Магическое заклинание к этому времени уже потеряло сипу, и Киири снова приняла свой прежний облик.
— Ты победила, Киири, — прошептал Карамон. — Ты свободна…
Женщина слабо улыбнулась. Карамон увидел, как расширяются ее зрачки, — жизнь покидала это красивое сильное тело. В каком-то странном ожидании взгляд ее неподвижно уставился в небо, словно в эти последние мгновения жизни Киири смогла увидеть в вышине стремительно приближающуюся к Истару огненную гору.
Бережно опустив мертвое тело на окровавленные опилки, Карамон выпрямился и оглядел арену. Он увидел неестественно выгнутый труп Перагаса и стеклянный взгляд мертвых глаз Киири.
— Ты ответишь за это, брат… — прошептал Карамон.
За спиной послышался глухой ропот множества голосов, похожий на шум ветра перед бурей, и воин обернулся, готовый встретить любого врага. Но никакого врага там не было — сзади толпились другие гладиаторы. При виде лица Карамона, перепачканного слезами и кровью, они опустили головы и отступили, давая ему дорогу.
И тут Карамон понял, что он наконец свободен. Свободен и теперь должен найти своего брата, чтобы навсегда положить конец его злым деяниям. Душа воина была опалена — ни смерть, ни страх не имели сейчас над ним никакой власти.
Запах крови все еще щекотал его ноздри, а сладостное безумие битвы переполняло сердце.
Думая только о мести, Карамон устремился к выходу. Он уже спускался по ступеням лестницы стадиона, когда первый по-настоящему мощный толчок сотряс обреченный Истар.
Глава 18
Крисания не видела и не слышала Тассельхофа. Ее сознание было ослеплено немыслимой полнотой красок, которые взблескивали и переливались в ее голове, словно драгоценные камни. Все естество ее онемело перед одной мыслью: теперь она знала, для чего Паладайн позволил ей вернуться в прошлое.
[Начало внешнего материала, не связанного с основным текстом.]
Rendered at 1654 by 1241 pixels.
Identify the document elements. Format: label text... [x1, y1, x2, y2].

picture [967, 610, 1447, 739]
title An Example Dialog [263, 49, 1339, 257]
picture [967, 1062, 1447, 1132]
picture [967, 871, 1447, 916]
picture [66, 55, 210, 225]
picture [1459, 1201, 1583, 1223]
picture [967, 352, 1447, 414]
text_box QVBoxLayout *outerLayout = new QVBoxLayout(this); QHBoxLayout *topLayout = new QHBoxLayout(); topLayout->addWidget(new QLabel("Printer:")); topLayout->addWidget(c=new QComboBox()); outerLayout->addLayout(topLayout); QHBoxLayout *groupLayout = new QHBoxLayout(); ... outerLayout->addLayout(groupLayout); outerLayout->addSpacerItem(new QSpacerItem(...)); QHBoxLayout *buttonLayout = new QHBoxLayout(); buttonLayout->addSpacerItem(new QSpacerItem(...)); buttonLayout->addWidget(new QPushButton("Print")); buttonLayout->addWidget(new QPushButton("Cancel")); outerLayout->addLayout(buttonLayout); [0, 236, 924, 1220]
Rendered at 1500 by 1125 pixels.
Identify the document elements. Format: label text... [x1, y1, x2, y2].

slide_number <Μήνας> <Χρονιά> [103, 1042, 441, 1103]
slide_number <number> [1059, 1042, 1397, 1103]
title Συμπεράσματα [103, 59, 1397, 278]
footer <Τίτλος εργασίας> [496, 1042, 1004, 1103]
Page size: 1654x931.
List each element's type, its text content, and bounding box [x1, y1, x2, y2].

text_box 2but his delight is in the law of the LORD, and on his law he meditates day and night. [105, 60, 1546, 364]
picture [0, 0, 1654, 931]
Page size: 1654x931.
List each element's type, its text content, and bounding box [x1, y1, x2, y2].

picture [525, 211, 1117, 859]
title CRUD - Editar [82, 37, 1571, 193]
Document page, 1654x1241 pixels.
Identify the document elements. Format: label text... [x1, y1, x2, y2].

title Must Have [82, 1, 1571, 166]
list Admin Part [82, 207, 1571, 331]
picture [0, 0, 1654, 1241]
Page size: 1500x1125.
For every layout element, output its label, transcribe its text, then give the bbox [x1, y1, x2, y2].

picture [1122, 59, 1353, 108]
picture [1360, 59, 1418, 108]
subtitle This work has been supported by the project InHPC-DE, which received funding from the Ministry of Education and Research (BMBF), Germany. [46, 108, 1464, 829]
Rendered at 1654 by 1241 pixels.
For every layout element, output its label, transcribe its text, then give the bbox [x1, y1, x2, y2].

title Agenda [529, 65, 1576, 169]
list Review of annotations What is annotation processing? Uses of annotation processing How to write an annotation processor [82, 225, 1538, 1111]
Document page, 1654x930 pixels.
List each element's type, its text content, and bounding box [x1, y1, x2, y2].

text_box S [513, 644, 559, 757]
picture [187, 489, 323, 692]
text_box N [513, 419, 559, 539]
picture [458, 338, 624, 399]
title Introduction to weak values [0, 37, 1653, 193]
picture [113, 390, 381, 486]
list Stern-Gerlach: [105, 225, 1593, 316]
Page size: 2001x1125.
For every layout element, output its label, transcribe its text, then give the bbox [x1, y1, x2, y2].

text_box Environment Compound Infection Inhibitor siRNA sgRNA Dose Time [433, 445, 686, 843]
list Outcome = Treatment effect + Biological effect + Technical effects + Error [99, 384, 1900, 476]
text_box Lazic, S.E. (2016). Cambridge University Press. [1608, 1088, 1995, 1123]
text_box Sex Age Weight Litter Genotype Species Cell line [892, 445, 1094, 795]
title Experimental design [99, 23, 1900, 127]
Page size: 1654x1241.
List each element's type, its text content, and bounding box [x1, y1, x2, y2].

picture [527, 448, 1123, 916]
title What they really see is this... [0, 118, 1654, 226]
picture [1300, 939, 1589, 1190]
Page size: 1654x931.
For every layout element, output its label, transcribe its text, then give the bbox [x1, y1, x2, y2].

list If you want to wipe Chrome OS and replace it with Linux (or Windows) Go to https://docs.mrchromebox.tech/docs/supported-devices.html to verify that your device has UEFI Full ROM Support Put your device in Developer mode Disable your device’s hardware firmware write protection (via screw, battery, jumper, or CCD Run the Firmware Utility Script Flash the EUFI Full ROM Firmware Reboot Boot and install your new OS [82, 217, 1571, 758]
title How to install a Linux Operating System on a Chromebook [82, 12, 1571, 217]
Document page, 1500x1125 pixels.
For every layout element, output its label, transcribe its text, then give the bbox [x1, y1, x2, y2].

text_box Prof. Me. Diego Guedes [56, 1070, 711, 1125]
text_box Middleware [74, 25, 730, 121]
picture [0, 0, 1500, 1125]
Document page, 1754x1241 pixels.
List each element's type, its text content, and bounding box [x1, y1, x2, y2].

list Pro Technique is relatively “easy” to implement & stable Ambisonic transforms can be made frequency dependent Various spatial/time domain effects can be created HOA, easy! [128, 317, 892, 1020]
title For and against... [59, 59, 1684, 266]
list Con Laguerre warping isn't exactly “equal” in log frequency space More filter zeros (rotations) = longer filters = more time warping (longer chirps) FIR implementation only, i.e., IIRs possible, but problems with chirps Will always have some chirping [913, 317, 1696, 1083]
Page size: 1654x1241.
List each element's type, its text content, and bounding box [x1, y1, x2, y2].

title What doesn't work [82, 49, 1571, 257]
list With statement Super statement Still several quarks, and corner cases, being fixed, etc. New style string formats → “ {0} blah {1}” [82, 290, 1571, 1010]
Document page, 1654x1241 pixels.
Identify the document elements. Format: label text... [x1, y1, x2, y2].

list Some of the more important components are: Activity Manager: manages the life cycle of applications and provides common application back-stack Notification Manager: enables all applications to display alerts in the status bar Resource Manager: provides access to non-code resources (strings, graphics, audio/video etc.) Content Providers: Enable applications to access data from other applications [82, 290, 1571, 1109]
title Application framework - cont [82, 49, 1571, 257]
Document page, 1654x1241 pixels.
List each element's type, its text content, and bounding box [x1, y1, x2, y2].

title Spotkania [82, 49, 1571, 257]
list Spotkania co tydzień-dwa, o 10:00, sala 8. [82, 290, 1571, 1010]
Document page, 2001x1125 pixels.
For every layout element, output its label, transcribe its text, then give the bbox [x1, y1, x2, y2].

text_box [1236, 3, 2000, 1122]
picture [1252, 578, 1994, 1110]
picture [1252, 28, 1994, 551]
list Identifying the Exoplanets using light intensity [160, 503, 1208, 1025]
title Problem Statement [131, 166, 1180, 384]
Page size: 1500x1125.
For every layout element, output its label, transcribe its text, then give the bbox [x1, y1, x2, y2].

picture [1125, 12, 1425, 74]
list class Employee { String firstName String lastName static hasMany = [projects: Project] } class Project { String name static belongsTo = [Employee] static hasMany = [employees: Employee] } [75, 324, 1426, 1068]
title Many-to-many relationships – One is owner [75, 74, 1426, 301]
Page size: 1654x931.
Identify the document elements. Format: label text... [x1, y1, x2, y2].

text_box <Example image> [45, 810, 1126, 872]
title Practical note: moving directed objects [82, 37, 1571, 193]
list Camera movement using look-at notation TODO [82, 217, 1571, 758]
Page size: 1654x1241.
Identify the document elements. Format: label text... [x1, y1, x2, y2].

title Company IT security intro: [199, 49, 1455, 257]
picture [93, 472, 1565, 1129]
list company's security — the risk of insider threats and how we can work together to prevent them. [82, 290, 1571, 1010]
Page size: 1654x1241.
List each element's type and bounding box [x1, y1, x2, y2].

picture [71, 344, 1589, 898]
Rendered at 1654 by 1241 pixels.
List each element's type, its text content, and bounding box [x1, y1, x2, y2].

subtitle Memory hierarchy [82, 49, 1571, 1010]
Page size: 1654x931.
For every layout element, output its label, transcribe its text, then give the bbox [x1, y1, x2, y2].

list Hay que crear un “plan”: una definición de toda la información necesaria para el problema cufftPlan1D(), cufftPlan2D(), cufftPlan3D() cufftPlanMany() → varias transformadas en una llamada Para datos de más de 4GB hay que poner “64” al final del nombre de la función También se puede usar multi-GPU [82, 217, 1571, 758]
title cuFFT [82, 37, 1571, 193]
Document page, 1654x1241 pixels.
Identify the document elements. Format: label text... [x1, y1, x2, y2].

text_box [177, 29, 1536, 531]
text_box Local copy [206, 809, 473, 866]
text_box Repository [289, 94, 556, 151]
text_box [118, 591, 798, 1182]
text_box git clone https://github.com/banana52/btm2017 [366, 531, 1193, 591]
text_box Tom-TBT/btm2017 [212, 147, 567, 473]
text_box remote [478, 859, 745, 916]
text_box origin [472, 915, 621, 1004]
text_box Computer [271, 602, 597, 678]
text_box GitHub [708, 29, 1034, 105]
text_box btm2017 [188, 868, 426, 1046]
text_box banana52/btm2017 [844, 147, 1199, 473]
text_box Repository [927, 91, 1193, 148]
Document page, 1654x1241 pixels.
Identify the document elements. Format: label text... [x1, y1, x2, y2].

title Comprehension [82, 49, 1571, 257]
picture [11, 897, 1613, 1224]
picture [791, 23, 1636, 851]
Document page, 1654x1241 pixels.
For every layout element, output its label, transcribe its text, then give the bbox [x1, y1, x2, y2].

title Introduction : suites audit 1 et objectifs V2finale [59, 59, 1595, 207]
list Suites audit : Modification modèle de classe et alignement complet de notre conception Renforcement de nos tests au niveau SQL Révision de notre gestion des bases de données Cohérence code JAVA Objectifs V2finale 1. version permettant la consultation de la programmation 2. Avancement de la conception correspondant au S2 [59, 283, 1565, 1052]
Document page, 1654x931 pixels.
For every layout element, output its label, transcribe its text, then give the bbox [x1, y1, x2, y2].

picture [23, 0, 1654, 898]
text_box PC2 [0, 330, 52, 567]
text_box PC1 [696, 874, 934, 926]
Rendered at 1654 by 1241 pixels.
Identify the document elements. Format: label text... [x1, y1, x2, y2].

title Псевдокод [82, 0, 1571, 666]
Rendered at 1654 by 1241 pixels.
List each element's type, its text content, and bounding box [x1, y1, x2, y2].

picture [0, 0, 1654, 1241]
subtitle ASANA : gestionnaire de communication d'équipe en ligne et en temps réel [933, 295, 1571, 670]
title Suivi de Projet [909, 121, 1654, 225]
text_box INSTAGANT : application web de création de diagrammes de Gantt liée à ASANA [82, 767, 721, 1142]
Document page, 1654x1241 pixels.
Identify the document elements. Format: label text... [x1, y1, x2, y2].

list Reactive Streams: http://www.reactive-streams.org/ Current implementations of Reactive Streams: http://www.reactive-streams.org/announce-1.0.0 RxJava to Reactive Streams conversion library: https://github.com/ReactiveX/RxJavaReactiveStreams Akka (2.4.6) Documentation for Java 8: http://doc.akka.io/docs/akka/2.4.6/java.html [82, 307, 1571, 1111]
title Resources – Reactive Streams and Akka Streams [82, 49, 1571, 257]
Вовсе не затем, чтобы восстановить репутацию Короля-Жреца, а затем, чтобы постичь божественный промысл на примере его ошибок. И Крисания знала: она постигла. Она имела власть призвать богов, и они откликнулись бы на ее голос, пришли на ее зов, но не с гневом, а с величием своей помощи! Крисания почувствовала, как раскалывается сковавший ее душу лед тьмы и как освобожденная душа рвется из разбитой скорлупы навстречу солнечному свету.